Stored data:
*-*-*

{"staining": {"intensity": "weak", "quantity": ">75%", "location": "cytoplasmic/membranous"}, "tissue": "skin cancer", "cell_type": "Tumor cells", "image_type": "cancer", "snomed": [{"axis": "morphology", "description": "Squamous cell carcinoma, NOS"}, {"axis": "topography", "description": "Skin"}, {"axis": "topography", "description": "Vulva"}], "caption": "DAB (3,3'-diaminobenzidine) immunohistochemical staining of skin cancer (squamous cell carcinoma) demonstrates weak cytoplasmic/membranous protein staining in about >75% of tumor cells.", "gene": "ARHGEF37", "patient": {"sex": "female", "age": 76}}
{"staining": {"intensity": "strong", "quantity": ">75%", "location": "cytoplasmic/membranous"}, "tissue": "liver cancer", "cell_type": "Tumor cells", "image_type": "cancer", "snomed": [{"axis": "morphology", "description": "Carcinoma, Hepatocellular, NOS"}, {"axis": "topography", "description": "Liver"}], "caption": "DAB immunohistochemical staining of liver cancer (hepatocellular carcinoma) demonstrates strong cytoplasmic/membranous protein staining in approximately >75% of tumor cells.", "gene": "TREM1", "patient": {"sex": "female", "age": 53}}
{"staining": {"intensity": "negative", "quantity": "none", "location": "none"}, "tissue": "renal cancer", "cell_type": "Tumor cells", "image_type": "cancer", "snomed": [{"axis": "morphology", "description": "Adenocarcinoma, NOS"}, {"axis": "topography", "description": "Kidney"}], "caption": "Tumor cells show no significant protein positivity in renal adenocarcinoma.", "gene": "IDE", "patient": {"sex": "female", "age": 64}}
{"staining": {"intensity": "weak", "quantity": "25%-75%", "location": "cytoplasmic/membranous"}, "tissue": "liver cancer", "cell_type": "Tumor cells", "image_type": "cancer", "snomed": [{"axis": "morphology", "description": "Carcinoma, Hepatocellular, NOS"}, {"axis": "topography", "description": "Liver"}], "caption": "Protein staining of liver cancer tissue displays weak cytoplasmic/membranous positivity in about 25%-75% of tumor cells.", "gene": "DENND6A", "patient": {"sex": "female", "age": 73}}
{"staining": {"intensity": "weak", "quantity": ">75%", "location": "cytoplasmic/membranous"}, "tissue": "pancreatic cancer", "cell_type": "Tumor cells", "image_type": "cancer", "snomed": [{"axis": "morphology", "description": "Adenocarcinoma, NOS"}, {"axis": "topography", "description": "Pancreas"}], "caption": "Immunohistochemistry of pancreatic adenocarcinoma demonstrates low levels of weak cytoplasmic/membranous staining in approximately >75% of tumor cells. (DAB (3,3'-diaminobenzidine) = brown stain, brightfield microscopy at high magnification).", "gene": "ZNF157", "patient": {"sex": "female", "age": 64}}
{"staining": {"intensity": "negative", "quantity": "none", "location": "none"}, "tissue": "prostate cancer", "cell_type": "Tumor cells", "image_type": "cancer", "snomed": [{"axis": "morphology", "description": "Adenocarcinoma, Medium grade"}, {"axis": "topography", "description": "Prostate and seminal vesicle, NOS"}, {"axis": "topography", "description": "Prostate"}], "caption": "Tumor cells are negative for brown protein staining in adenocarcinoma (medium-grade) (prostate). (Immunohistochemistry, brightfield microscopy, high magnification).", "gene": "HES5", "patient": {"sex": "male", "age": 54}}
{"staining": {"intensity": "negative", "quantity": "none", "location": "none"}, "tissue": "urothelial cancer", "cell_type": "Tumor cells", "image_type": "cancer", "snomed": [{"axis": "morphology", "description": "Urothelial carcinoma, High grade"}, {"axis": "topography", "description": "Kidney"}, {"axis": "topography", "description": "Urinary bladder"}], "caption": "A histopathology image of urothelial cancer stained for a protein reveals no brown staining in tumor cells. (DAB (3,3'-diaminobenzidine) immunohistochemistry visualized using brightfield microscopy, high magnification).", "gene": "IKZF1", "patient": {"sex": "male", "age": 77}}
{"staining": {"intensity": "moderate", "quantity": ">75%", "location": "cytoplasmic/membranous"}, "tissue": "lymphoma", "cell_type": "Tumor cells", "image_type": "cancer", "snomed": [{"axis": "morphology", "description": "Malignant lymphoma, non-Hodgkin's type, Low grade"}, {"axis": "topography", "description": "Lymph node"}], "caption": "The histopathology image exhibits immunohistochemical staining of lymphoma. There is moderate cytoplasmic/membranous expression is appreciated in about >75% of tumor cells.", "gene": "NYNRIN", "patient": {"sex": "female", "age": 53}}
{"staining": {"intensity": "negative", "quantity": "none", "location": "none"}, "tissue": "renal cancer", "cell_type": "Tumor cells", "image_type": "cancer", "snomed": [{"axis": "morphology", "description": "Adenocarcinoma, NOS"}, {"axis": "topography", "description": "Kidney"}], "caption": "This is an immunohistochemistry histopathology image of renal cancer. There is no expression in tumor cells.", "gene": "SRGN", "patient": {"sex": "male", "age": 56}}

*-*-*

**What is expected:** Quote in full each line from the top of the records above through the line with "cells show no"; stop after that line.

**Response below:**
{"staining": {"intensity": "weak", "quantity": ">75%", "location": "cytoplasmic/membranous"}, "tissue": "skin cancer", "cell_type": "Tumor cells", "image_type": "cancer", "snomed": [{"axis": "morphology", "description": "Squamous cell carcinoma, NOS"}, {"axis": "topography", "description": "Skin"}, {"axis": "topography", "description": "Vulva"}], "caption": "DAB (3,3'-diaminobenzidine) immunohistochemical staining of skin cancer (squamous cell carcinoma) demonstrates weak cytoplasmic/membranous protein staining in about >75% of tumor cells.", "gene": "ARHGEF37", "patient": {"sex": "female", "age": 76}}
{"staining": {"intensity": "strong", "quantity": ">75%", "location": "cytoplasmic/membranous"}, "tissue": "liver cancer", "cell_type": "Tumor cells", "image_type": "cancer", "snomed": [{"axis": "morphology", "description": "Carcinoma, Hepatocellular, NOS"}, {"axis": "topography", "description": "Liver"}], "caption": "DAB immunohistochemical staining of liver cancer (hepatocellular carcinoma) demonstrates strong cytoplasmic/membranous protein staining in approximately >75% of tumor cells.", "gene": "TREM1", "patient": {"sex": "female", "age": 53}}
{"staining": {"intensity": "negative", "quantity": "none", "location": "none"}, "tissue": "renal cancer", "cell_type": "Tumor cells", "image_type": "cancer", "snomed": [{"axis": "morphology", "description": "Adenocarcinoma, NOS"}, {"axis": "topography", "description": "Kidney"}], "caption": "Tumor cells show no significant protein positivity in renal adenocarcinoma.", "gene": "IDE", "patient": {"sex": "female", "age": 64}}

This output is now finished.